**Task goal**
Put every line from all the items below into a Markdown table with the columns "Number" and "Line", numbering the rows in order and omitting blank lines.

**Information given**
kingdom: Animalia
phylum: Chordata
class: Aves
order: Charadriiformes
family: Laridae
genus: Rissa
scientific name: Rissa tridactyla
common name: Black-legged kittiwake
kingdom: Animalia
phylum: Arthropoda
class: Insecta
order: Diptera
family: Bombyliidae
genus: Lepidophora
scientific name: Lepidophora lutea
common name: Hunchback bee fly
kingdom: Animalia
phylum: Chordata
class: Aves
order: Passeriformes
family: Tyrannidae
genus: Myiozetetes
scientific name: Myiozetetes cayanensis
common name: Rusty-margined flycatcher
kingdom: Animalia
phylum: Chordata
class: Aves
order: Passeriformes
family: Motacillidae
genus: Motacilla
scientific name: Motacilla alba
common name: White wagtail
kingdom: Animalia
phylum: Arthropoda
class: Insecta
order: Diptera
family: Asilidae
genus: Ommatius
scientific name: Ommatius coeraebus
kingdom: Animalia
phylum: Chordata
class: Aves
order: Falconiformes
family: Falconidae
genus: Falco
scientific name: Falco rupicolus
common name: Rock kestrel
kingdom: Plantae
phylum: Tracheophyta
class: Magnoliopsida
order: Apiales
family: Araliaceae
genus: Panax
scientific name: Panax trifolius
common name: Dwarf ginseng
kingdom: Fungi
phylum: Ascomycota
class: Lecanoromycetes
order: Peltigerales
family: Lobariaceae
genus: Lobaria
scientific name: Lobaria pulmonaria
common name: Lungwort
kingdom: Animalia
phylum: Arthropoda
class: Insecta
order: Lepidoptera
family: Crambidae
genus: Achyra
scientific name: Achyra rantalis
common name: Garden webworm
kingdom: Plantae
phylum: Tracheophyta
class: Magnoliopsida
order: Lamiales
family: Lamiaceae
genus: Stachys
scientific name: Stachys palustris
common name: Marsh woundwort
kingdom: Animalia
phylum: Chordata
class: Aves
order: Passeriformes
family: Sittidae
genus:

**Correct response**
| Number | Line |
|---|---|
| 1 | kingdom: Animalia |
| 2 | phylum: Chordata |
| 3 | class: Aves |
| 4 | order: Charadriiformes |
| 5 | family: Laridae |
| 6 | genus: Rissa |
| 7 | scientific name: Rissa tridactyla |
| 8 | common name: Black-legged kittiwake |
| 9 | kingdom: Animalia |
| 10 | phylum: Arthropoda |
| 11 | class: Insecta |
| 12 | order: Diptera |
| 13 | family: Bombyliidae |
| 14 | genus: Lepidophora |
| 15 | scientific name: Lepidophora lutea |
| 16 | common name: Hunchback bee fly |
| 17 | kingdom: Animalia |
| 18 | phylum: Chordata |
| 19 | class: Aves |
| 20 | order: Passeriformes |
| 21 | family: Tyrannidae |
| 22 | genus: Myiozetetes |
| 23 | scientific name: Myiozetetes cayanensis |
| 24 | common name: Rusty-margined flycatcher |
| 25 | kingdom: Animalia |
| 26 | phylum: Chordata |
| 27 | class: Aves |
| 28 | order: Passeriformes |
| 29 | family: Motacillidae |
| 30 | genus: Motacilla |
| 31 | scientific name: Motacilla alba |
| 32 | common name: White wagtail |
| 33 | kingdom: Animalia |
| 34 | phylum: Arthropoda |
| 35 | class: Insecta |
| 36 | order: Diptera |
| 37 | family: Asilidae |
| 38 | genus: Ommatius |
| 39 | scientific name: Ommatius coeraebus |
| 40 | kingdom: Animalia |
| 41 | phylum: Chordata |
| 42 | class: Aves |
| 43 | order: Falconiformes |
| 44 | family: Falconidae |
| 45 | genus: Falco |
| 46 | scientific name: Falco rupicolus |
| 47 | common name: Rock kestrel |
| 48 | kingdom: Plantae |
| 49 | phylum: Tracheophyta |
| 50 | class: Magnoliopsida |
| 51 | order: Apiales |
| 52 | family: Araliaceae |
| 53 | genus: Panax |
| 54 | scientific name: Panax trifolius |
| 55 | common name: Dwarf ginseng |
| 56 | kingdom: Fungi |
| 57 | phylum: Ascomycota |
| 58 | class: Lecanoromycetes |
| 59 | order: Peltigerales |
| 60 | family: Lobariaceae |
| 61 | genus: Lobaria |
| 62 | scientific name: Lobaria pulmonaria |
| 63 | common name: Lungwort |
| 64 | kingdom: Animalia |
| 65 | phylum: Arthropoda |
| 66 | class: Insecta |
| 67 | order: Lepidoptera |
| 68 | family: Crambidae |
| 69 | genus: Achyra |
| 70 | scientific name: Achyra rantalis |
| 71 | common name: Garden webworm |
| 72 | kingdom: Plantae |
| 73 | phylum: Tracheophyta |
| 74 | class: Magnoliopsida |
| 75 | order: Lamiales |
| 76 | family: Lamiaceae |
| 77 | genus: Stachys |
| 78 | scientific name: Stachys palustris |
| 79 | common name: Marsh woundwort |
| 80 | kingdom: Animalia |
| 81 | phylum: Chordata |
| 82 | class: Aves |
| 83 | order: Passeriformes |
| 84 | family: Sittidae |
| 85 | genus: |